Quelles sont les qualités nécessaires pour réussir dans votre profession ?  Ce métier nécessite de la patience, de la réactivité, de la disponibilité c’est à dire être au bon endroit au bon moment et avoir une bonne capacité d’improvisation. Je me souviens qu’il y a deux années de cela sur le festival j’avais à la base une interview prévue avec un réalisateur croate mais bien étendu assisté d’un traducteur. Cependant ce dernier n’est jamais venu et j’ai du m’adapter rapidement en revoyant mon interview . En effet j’ai du passer par l’anglais pour réussir mon projet. Il faut donc être instinctif et ne surtout pas hésiter à prendre les devants quand il s’agit de rencontrer des personnalités.

Quel aspect de votre métier préférez-vous ? Ce qui est intéressant c’est qu’on assiste à plusieurs projections de films que certainement on ne reverra plus.

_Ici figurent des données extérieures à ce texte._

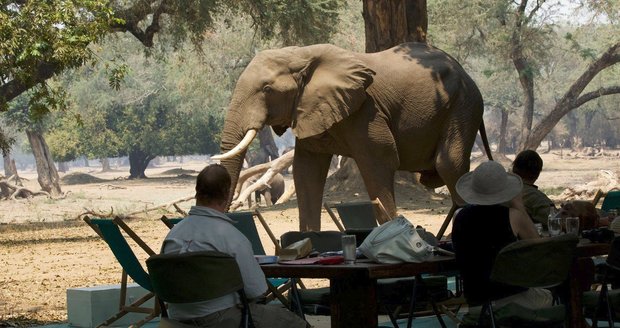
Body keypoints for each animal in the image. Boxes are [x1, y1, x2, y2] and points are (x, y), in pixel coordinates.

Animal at [213, 41, 490, 231]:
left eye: (267, 89)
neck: (301, 54)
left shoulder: (366, 109)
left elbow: (379, 161)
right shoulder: (312, 108)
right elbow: (307, 170)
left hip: (464, 104)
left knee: (449, 165)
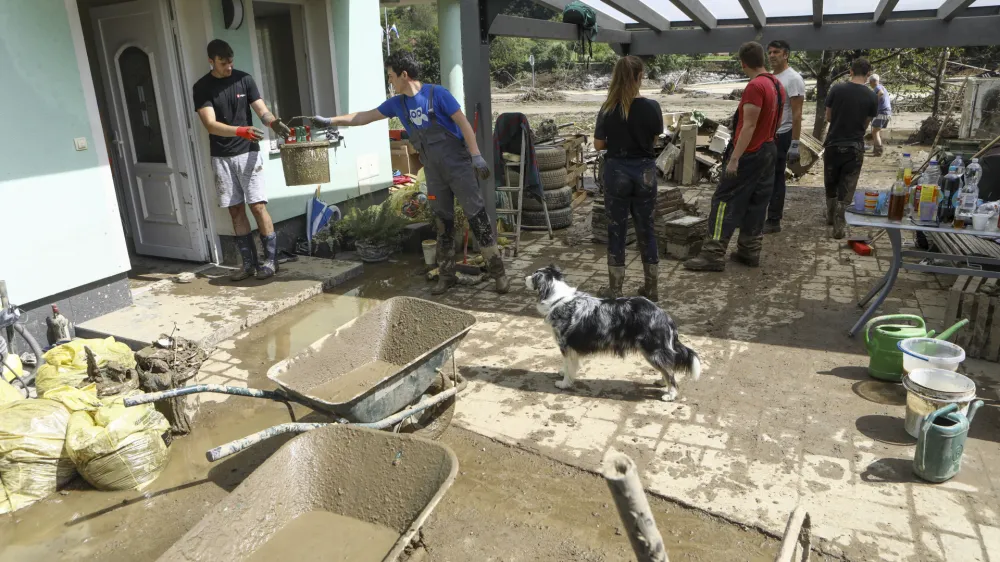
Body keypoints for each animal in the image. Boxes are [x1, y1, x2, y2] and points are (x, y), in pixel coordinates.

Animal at [528, 262, 700, 398]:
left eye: (534, 275)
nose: (525, 277)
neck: (558, 299)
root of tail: (666, 317)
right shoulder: (571, 349)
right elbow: (571, 365)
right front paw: (564, 373)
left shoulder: (565, 345)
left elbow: (569, 366)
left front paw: (564, 383)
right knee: (667, 368)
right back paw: (661, 382)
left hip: (652, 351)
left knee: (670, 373)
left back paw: (671, 394)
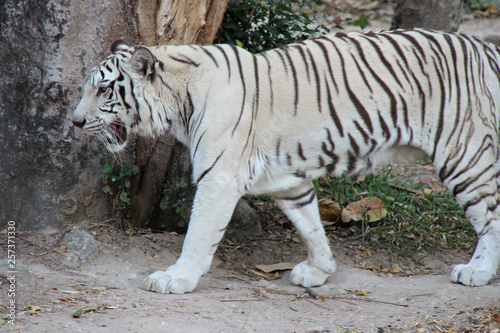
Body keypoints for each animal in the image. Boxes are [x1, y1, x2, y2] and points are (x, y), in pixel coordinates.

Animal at [73, 29, 500, 294]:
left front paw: (176, 278)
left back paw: (477, 271)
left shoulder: (218, 178)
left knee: (491, 219)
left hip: (464, 155)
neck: (179, 102)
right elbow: (310, 225)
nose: (75, 121)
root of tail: (486, 48)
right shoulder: (286, 180)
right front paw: (320, 269)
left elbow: (197, 235)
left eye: (103, 89)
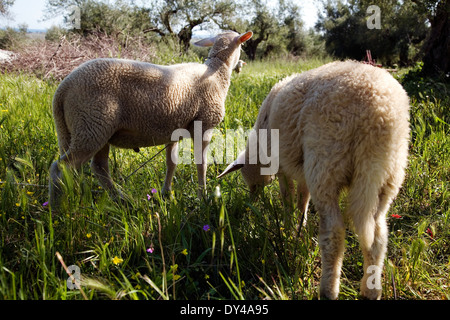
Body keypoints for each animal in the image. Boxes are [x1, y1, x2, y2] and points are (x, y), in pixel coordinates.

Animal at [50, 30, 253, 208]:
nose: (242, 64)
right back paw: (56, 210)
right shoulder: (204, 124)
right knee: (60, 168)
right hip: (91, 125)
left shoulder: (173, 129)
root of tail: (62, 89)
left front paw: (166, 194)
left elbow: (171, 163)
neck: (217, 72)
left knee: (98, 168)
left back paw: (122, 199)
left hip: (90, 129)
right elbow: (201, 163)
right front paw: (202, 196)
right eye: (243, 45)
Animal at [219, 60, 412, 300]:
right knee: (378, 235)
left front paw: (288, 227)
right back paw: (371, 290)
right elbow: (303, 199)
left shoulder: (283, 166)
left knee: (334, 232)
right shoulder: (303, 168)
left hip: (326, 160)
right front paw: (298, 228)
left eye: (250, 181)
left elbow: (288, 198)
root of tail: (378, 114)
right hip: (386, 174)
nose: (252, 200)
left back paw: (328, 289)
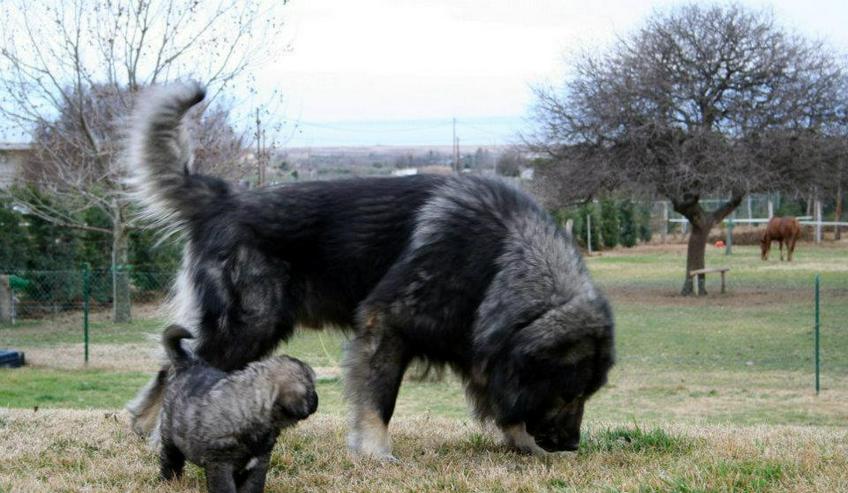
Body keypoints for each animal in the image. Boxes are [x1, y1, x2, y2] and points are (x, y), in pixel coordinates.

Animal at [126, 81, 612, 462]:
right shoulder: (387, 327)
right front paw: (376, 453)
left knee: (173, 365)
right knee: (186, 367)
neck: (499, 259)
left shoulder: (479, 346)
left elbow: (501, 402)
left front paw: (523, 445)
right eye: (568, 392)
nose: (571, 444)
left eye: (588, 394)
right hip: (249, 326)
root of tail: (222, 198)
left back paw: (144, 427)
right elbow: (380, 402)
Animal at [157, 322, 316, 492]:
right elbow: (225, 487)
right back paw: (169, 481)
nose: (316, 401)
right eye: (312, 389)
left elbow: (253, 485)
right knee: (170, 459)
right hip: (170, 435)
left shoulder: (258, 463)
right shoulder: (220, 463)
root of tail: (188, 364)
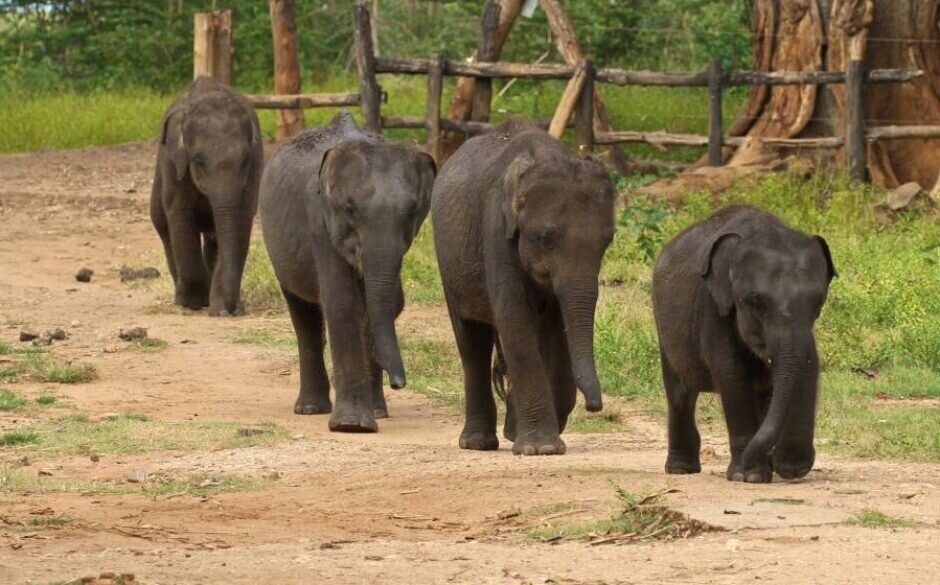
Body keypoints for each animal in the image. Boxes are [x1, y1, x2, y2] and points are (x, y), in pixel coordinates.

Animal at [151, 77, 262, 318]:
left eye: (244, 160)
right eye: (198, 160)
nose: (234, 308)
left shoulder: (255, 167)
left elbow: (241, 220)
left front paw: (222, 310)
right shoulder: (173, 165)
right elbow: (180, 217)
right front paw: (195, 301)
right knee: (166, 232)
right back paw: (182, 297)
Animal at [260, 112, 436, 432]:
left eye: (412, 211)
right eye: (350, 209)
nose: (399, 383)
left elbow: (383, 304)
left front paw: (370, 416)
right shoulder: (319, 220)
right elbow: (342, 302)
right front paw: (352, 426)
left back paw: (376, 410)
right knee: (303, 315)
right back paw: (309, 409)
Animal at [434, 120, 616, 456]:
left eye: (607, 241)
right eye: (546, 238)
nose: (595, 406)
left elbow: (558, 329)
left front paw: (538, 436)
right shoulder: (495, 229)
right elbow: (515, 319)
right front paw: (541, 448)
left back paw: (509, 432)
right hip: (448, 263)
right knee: (471, 342)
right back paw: (478, 443)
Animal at [652, 206, 836, 484]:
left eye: (818, 302)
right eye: (755, 303)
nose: (792, 469)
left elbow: (805, 367)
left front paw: (784, 469)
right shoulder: (714, 307)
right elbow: (732, 372)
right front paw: (748, 476)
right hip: (663, 324)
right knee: (680, 393)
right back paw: (681, 469)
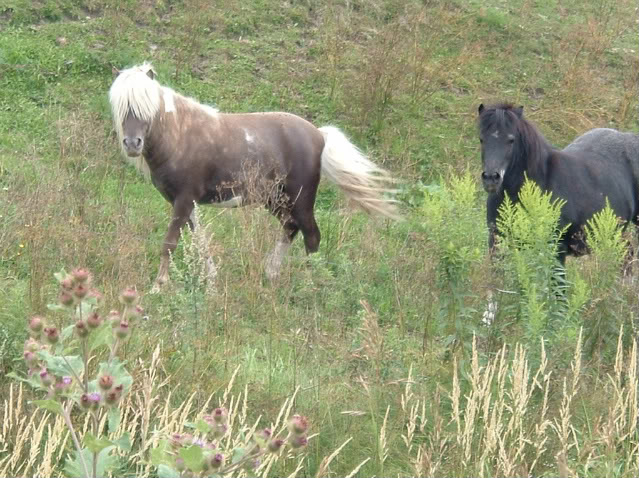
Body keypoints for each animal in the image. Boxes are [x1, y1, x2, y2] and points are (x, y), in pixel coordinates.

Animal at [110, 61, 400, 290]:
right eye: (121, 106)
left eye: (145, 106)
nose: (132, 143)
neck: (180, 136)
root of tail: (319, 134)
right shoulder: (185, 203)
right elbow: (200, 239)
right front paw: (211, 281)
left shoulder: (183, 200)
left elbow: (170, 242)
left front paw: (158, 287)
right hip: (275, 200)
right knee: (290, 227)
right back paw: (271, 273)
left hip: (300, 200)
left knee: (311, 235)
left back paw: (308, 285)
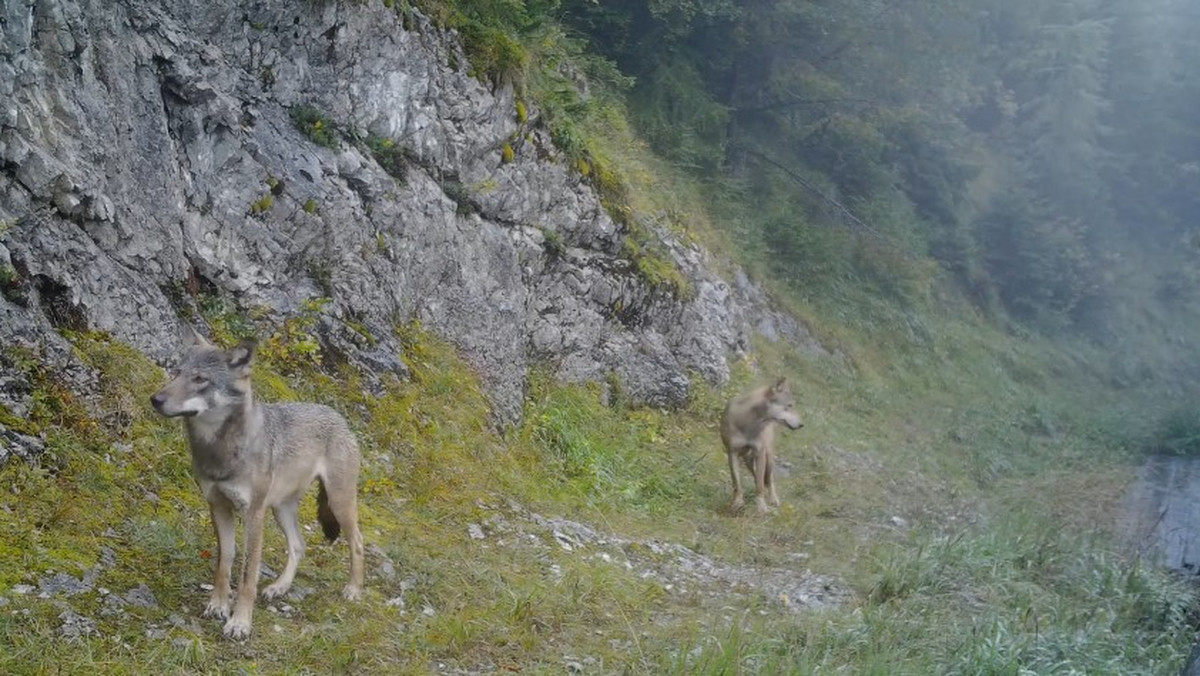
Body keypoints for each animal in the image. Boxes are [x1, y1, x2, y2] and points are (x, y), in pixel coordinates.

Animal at [151, 331, 364, 643]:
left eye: (200, 379)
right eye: (176, 373)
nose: (155, 399)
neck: (221, 450)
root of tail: (339, 417)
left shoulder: (253, 515)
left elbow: (247, 575)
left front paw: (240, 623)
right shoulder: (218, 507)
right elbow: (225, 562)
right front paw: (218, 605)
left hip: (337, 504)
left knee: (357, 541)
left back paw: (354, 590)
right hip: (280, 509)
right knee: (299, 546)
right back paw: (279, 587)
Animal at [720, 379, 806, 516]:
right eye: (789, 405)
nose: (802, 424)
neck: (748, 423)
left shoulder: (759, 453)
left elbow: (760, 485)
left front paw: (762, 508)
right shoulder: (732, 453)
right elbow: (736, 483)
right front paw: (737, 504)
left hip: (768, 458)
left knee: (769, 480)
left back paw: (773, 499)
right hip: (747, 459)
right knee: (757, 476)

C’est un travail exceptionnel car il me permet de voir toutes les palettes du cinéma et de rencontrer des artistes . Découvrir les facettes du cinéma étrangers est aussi fantastique.

Quel est l’aspect le moins sympa ?  Je dirais que ce qui est complexe c’est de vite se remettre dans le sens de la marche car le visionnage de plusieurs long-métrages consécutifs est plutôt fatigants. Notamment quand certains films sont forts en émotions comme ceux qui traitent des conflits en Europe de l’Est , il faut savoir se remettre de ses ressentis bien que cela soit difficile. Il est vrai qu’on arrive facilement à saturation et le fait de se relever de films chargés en émotions qui ont procurés « des claques » est malgré compliqué.